EXERCISE AIM:
Sort through the data and copy the lines holding the word "keyDown".

......

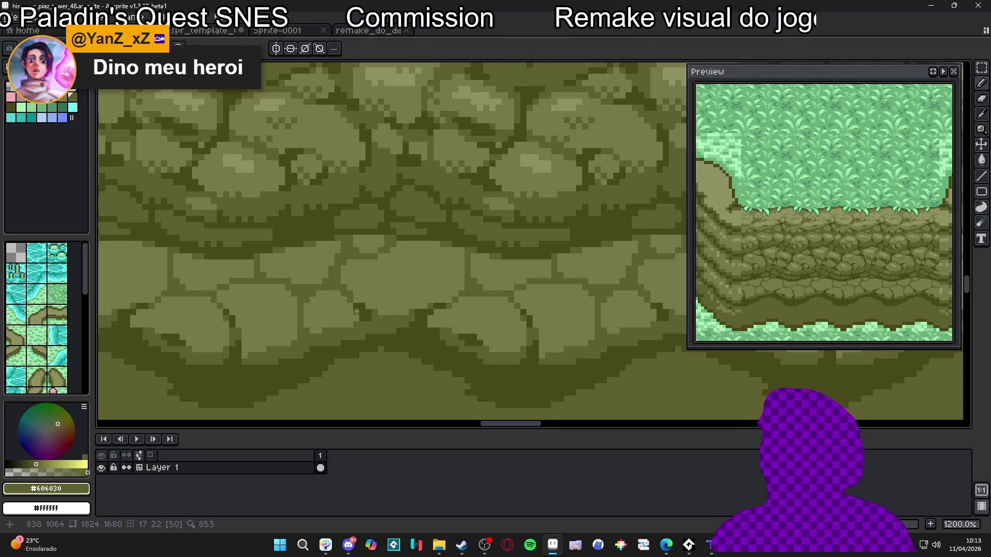
pyautogui.scroll(-3, 364, 308)
pyautogui.scroll(3, 366, 318)
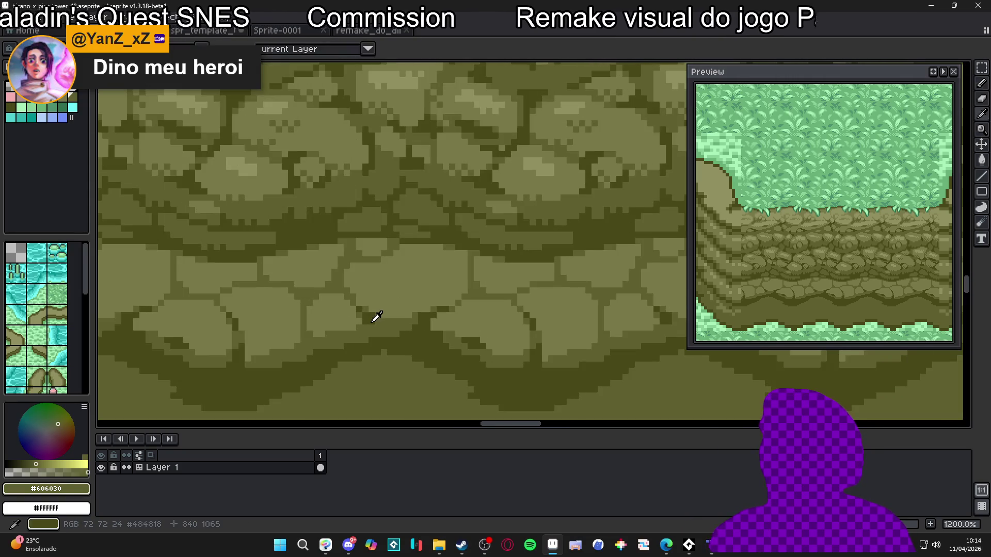
pyautogui.keyDown('alt'); pyautogui.click(368, 328); pyautogui.keyUp('alt')
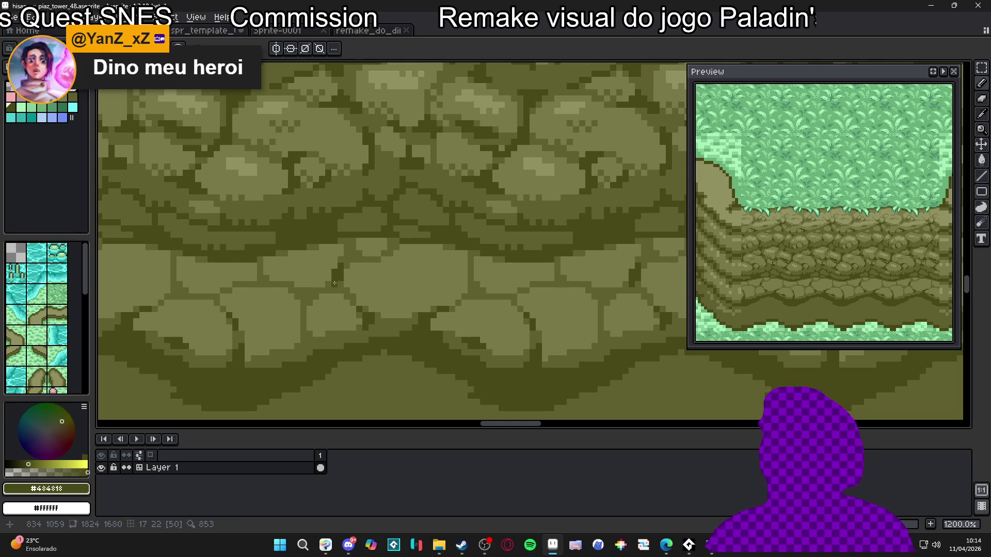
pyautogui.keyDown('alt'); pyautogui.click(342, 285); pyautogui.keyUp('alt')
pyautogui.scroll(-3, 348, 285)
pyautogui.scroll(4, 372, 299)
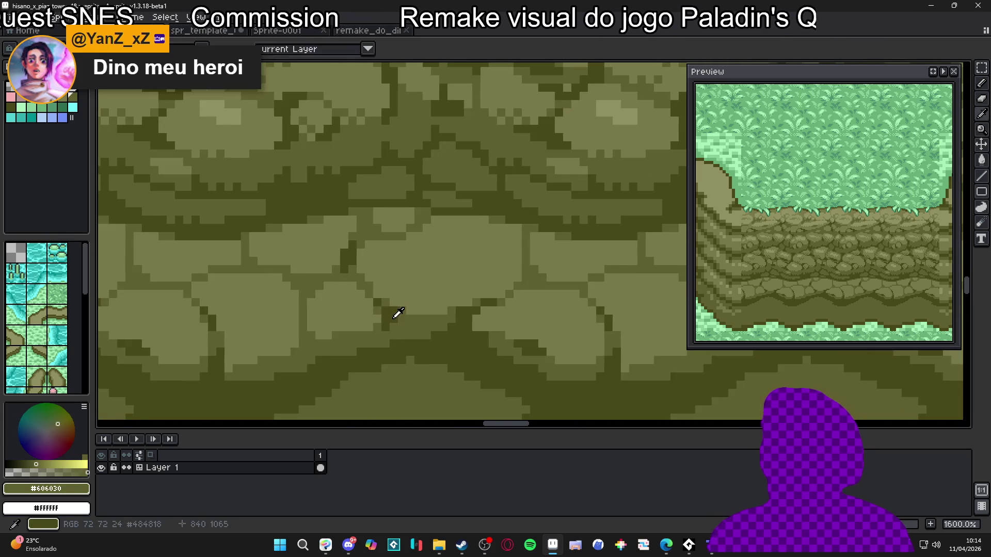
pyautogui.keyDown('alt'); pyautogui.click(392, 317); pyautogui.keyUp('alt')
pyautogui.scroll(2, 395, 313)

......

TASK OUTPUT:
pyautogui.keyDown('alt'); pyautogui.click(368, 328); pyautogui.keyUp('alt')
pyautogui.keyDown('alt'); pyautogui.click(342, 285); pyautogui.keyUp('alt')
pyautogui.keyDown('alt'); pyautogui.click(392, 317); pyautogui.keyUp('alt')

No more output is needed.